→ **WORK INSTRUCTIONS**
Copy all records verbatim, images excluded.

→ **DATA FOR ANALYSIS**
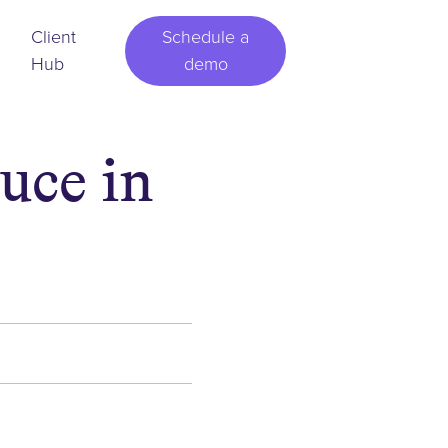
Client
Schedule a
Hub
demo
uce in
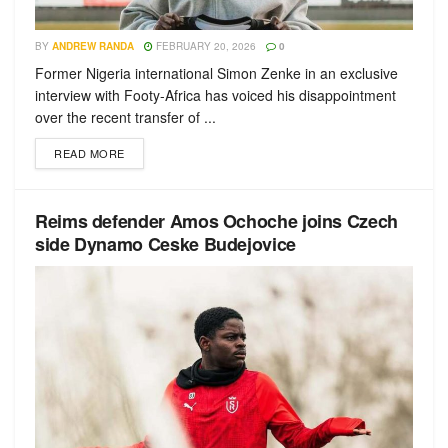
BY
ANDREW RANDA
FEBRUARY 20, 2026
0
Former Nigeria international Simon Zenke in an exclusive
interview with Footy-Africa has voiced his disappointment
over the recent transfer of ...
READ MORE
Reims defender Amos Ochoche joins Czech
side Dynamo Ceske Budejovice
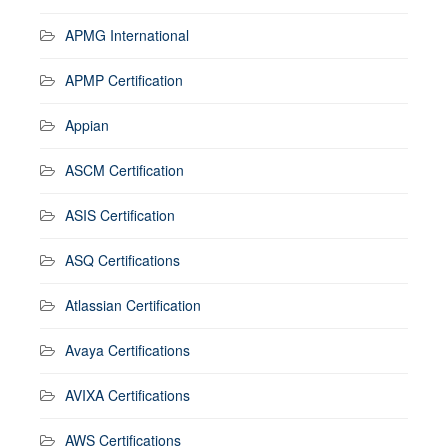
APMG International
APMP Certification
Appian
ASCM Certification
ASIS Certification
ASQ Certifications
Atlassian Certification
Avaya Certifications
AVIXA Certifications
AWS Certifications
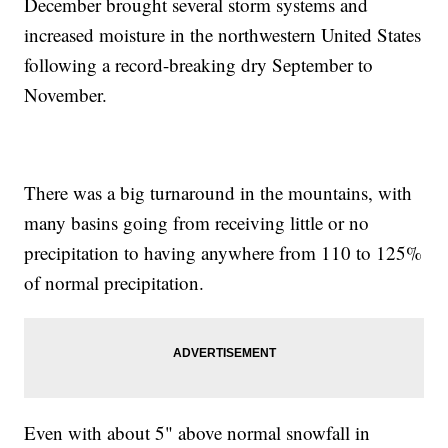
December brought several storm systems and
increased moisture in the northwestern United States
following a record-breaking dry September to
November.
There was a big turnaround in the mountains, with
many basins going from receiving little or no
precipitation to having anywhere from 110 to 125%
of normal precipitation.
Even with about 5" above normal snowfall in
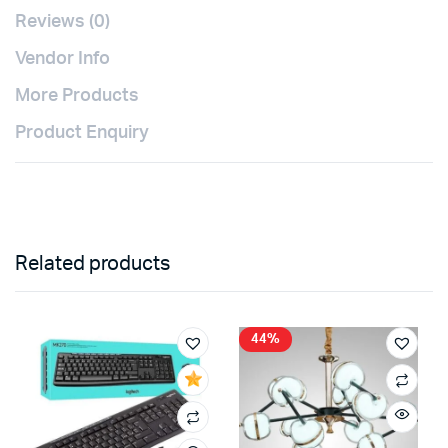
Reviews (0)
Vendor Info
More Products
Product Enquiry
Related products
44%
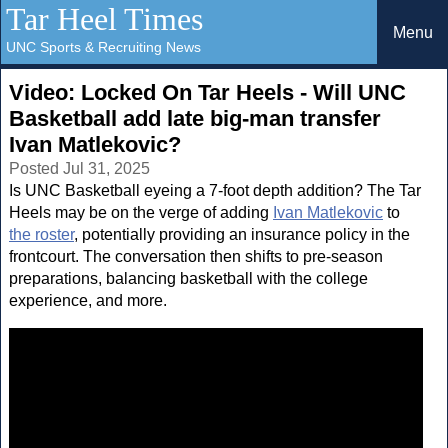
Tar Heel Times
Menu
UNC Sports & Recruiting News
Video: Locked On Tar Heels - Will UNC
Basketball add late big-man transfer
Ivan Matlekovic?
Posted Jul 31, 2025
Is UNC Basketball eyeing a 7-foot depth addition? The Tar
Heels may be on the verge of adding
Ivan Matlekovic
to
the roster
, potentially providing an insurance policy in the
frontcourt. The conversation then shifts to pre-season
preparations, balancing basketball with the college
experience, and more.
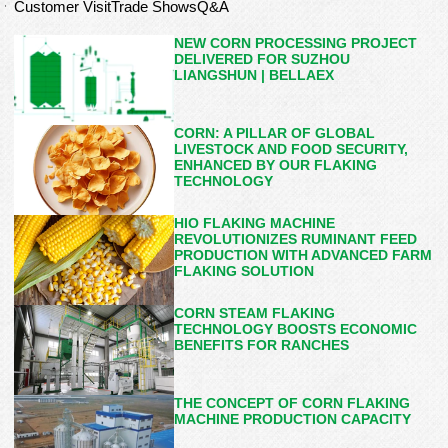
Customer Visit
Trade Shows
Q&A
NEW CORN PROCESSING PROJECT
DELIVERED FOR SUZHOU
LIANGSHUN | BELLAEX
CORN: A PILLAR OF GLOBAL
LIVESTOCK AND FOOD SECURITY,
ENHANCED BY OUR FLAKING
TECHNOLOGY
HIO FLAKING MACHINE
REVOLUTIONIZES RUMINANT FEED
PRODUCTION WITH ADVANCED FARM
FLAKING SOLUTION
CORN STEAM FLAKING
TECHNOLOGY BOOSTS ECONOMIC
BENEFITS FOR RANCHES
THE CONCEPT OF CORN FLAKING
MACHINE PRODUCTION CAPACITY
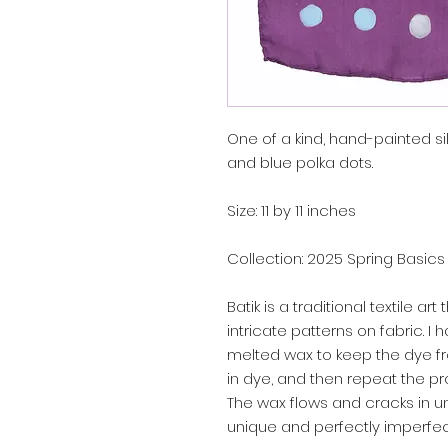
One of a kind, hand-painted sil
and blue polka dots.
Size: 11 by 11 inches
Collection: 2025 Spring Basics
Batik is a traditional textile a
intricate patterns on fabric. I
melted wax to keep the dye f
in dye, and then repeat the pr
The wax flows and cracks in 
unique and perfectly imperfec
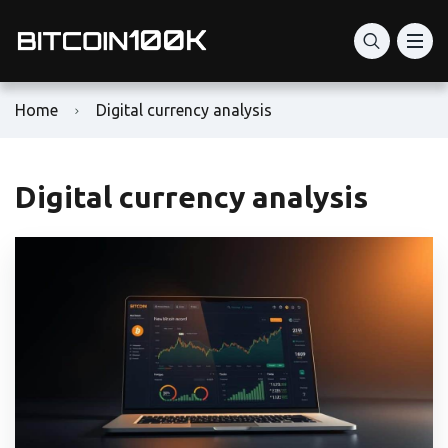
Home
Digital currency analysis
Digital currency analysis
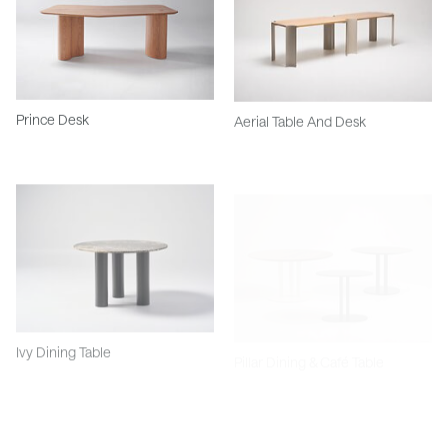
Prince Desk
Aerial Table And Desk
Ivy Dining Table
Pillar Dining & Café Table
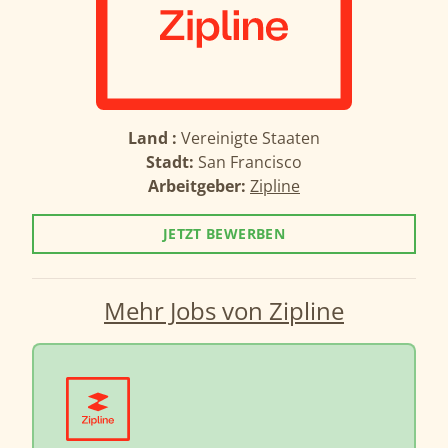
Land :
Vereinigte Staaten
Stadt:
San Francisco
Arbeitgeber:
Zipline
JETZT BEWERBEN
Mehr Jobs von Zipline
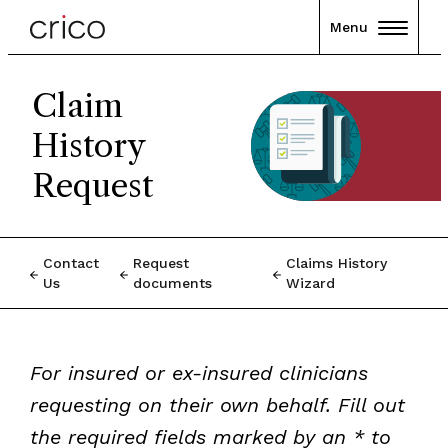
Menu
Claim
History
Request
Contact
Request
Claims History
Us
documents
Wizard
For insured or ex-insured clinicians
requesting on their own behalf. Fill out
the required fields marked by an * to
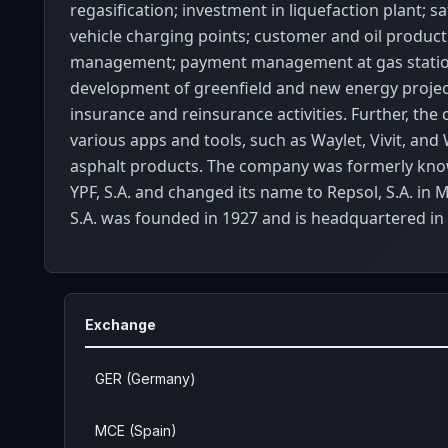
regasification; investment in liquefaction plant; saf
vehicle charging points; customer and oil produc
management; payment management at gas statio
development of greenfield and new energy projec
insurance and reinsurance activities. Further, the
various apps and tools, such as Waylet, Vivit, and
asphalt products. The company was formerly kno
YPF, S.A. and changed its name to Repsol, S.A. in 
S.A. was founded in 1927 and is headquartered in
Exchange
GER (Germany)
MCE (Spain)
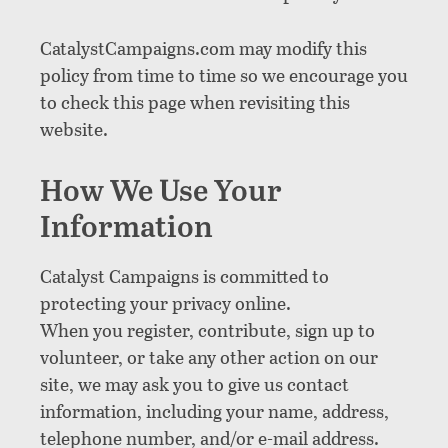
CatalystCampaigns.com may modify this
policy from time to time so we encourage you
to check this page when revisiting this
website.
How We Use Your
Information
Catalyst Campaigns is committed to
protecting your privacy online.
When you register, contribute, sign up to
volunteer, or take any other action on our
site, we may ask you to give us contact
information, including your name, address,
telephone number, and/or e-mail address.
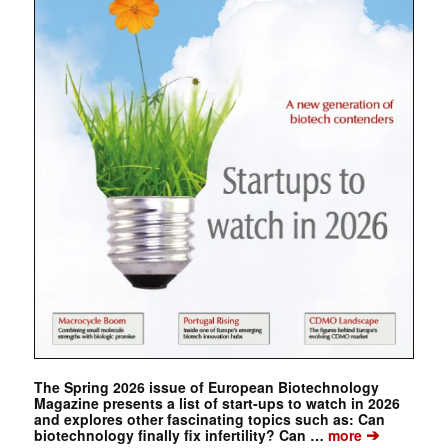
The Spring 2026 issue of European Biotechnology
Magazine presents a list of start-ups to watch in 2026
and explores other fascinating topics such as: Can
➔
biotechnology finally fix infertility? Can …
more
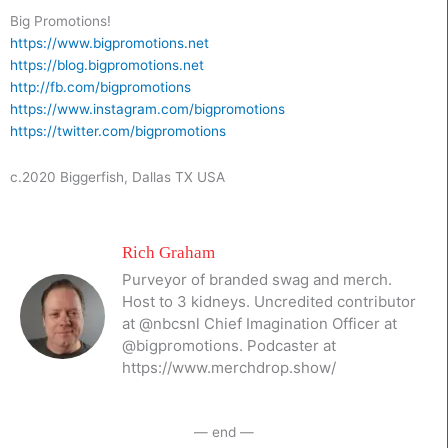
Big Promotions!
https://www.bigpromotions.net
https://blog.bigpromotions.net
http://fb.com/bigpromotions
https://www.instagram.com/bigpromotions
https://twitter.com/bigpromotions
c.2020 Biggerfish, Dallas TX USA
Rich Graham
Purveyor of branded swag and merch.
Host to 3 kidneys. Uncredited contributor
at @nbcsnl Chief Imagination Officer at
@bigpromotions. Podcaster at
https://www.merchdrop.show/
— end —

→ **REPLY TO THE TASK**
Client
Schedule a
Hub
demo
uce in
BY
ANDREW RANDA
FEBRUARY 20, 2026
0
Former Nigeria international Simon Zenke in an exclusive
interview with Footy-Africa has voiced his disappointment
over the recent transfer of ...
READ MORE
Reims defender Amos Ochoche joins Czech
side Dynamo Ceske Budejovice
APMG International
APMP Certification
Appian
ASCM Certification
ASIS Certification
ASQ Certifications
Atlassian Certification
Avaya Certifications
AVIXA Certifications
AWS Certifications
December brought several storm systems and
increased moisture in the northwestern United States
following a record-breaking dry September to
November.
There was a big turnaround in the mountains, with
many basins going from receiving little or no
precipitation to having anywhere from 110 to 125%
of normal precipitation.
Even with about 5" above normal snowfall in
Reviews (0)
Vendor Info
More Products
Product Enquiry
Related products
44%
Tar Heel Times
Menu
UNC Sports & Recruiting News
Video: Locked On Tar Heels - Will UNC
Basketball add late big-man transfer
Ivan Matlekovic?
Posted Jul 31, 2025
Is UNC Basketball eyeing a 7-foot depth addition? The Tar
Heels may be on the verge of adding
Ivan Matlekovic
to
the roster
, potentially providing an insurance policy in the
frontcourt. The conversation then shifts to pre-season
preparations, balancing basketball with the college
experience, and more.
Customer Visit
Trade Shows
Q&A
NEW CORN PROCESSING PROJECT
DELIVERED FOR SUZHOU
LIANGSHUN | BELLAEX
CORN: A PILLAR OF GLOBAL
LIVESTOCK AND FOOD SECURITY,
ENHANCED BY OUR FLAKING
TECHNOLOGY
HIO FLAKING MACHINE
REVOLUTIONIZES RUMINANT FEED
PRODUCTION WITH ADVANCED FARM
FLAKING SOLUTION
CORN STEAM FLAKING
TECHNOLOGY BOOSTS ECONOMIC
BENEFITS FOR RANCHES
THE CONCEPT OF CORN FLAKING
MACHINE PRODUCTION CAPACITY
One of a kind, hand-painted sil
and blue polka dots.
Size: 11 by 11 inches
Collection: 2025 Spring Basics
Batik is a traditional textile a
intricate patterns on fabric. I
melted wax to keep the dye f
in dye, and then repeat the pr
The wax flows and cracks in 
unique and perfectly imperfec
Home
Digital currency analysis
Digital currency analysis
Prince Desk
Aerial Table And Desk
Ivy Dining Table
Pillar Dining & Café Table
Land :
Vereinigte Staaten
Stadt:
San Francisco
Arbeitgeber:
Zipline
JETZT BEWERBEN
Mehr Jobs von Zipline
Menu
Claim
History
Request
Contact
Request
Claims History
Us
documents
Wizard
For insured or ex-insured clinicians
requesting on their own behalf. Fill out
the required fields marked by an * to
regasification; investment in liquefaction plant; saf
vehicle charging points; customer and oil produc
management; payment management at gas statio
development of greenfield and new energy projec
insurance and reinsurance activities. Further, the
various apps and tools, such as Waylet, Vivit, and
asphalt products. The company was formerly kno
YPF, S.A. and changed its name to Repsol, S.A. in 
S.A. was founded in 1927 and is headquartered in
Exchange
GER (Germany)
MCE (Spain)
CatalystCampaigns.com may modify this
policy from time to time so we encourage you
to check this page when revisiting this
website.
How We Use Your
Information
Catalyst Campaigns is committed to
protecting your privacy online.
When you register, contribute, sign up to
volunteer, or take any other action on our
site, we may ask you to give us contact
information, including your name, address,
telephone number, and/or e-mail address.
The Spring 2026 issue of European Biotechnology
Magazine presents a list of start-ups to watch in 2026
and explores other fascinating topics such as: Can
➔
biotechnology finally fix infertility? Can …
more
Big Promotions!
https://www.bigpromotions.net
https://blog.bigpromotions.net
http://fb.com/bigpromotions
https://www.instagram.com/bigpromotions
https://twitter.com/bigpromotions
c.2020 Biggerfish, Dallas TX USA
Rich Graham
Purveyor of branded swag and merch.
Host to 3 kidneys. Uncredited contributor
at @nbcsnl Chief Imagination Officer at
@bigpromotions. Podcaster at
https://www.merchdrop.show/
— end —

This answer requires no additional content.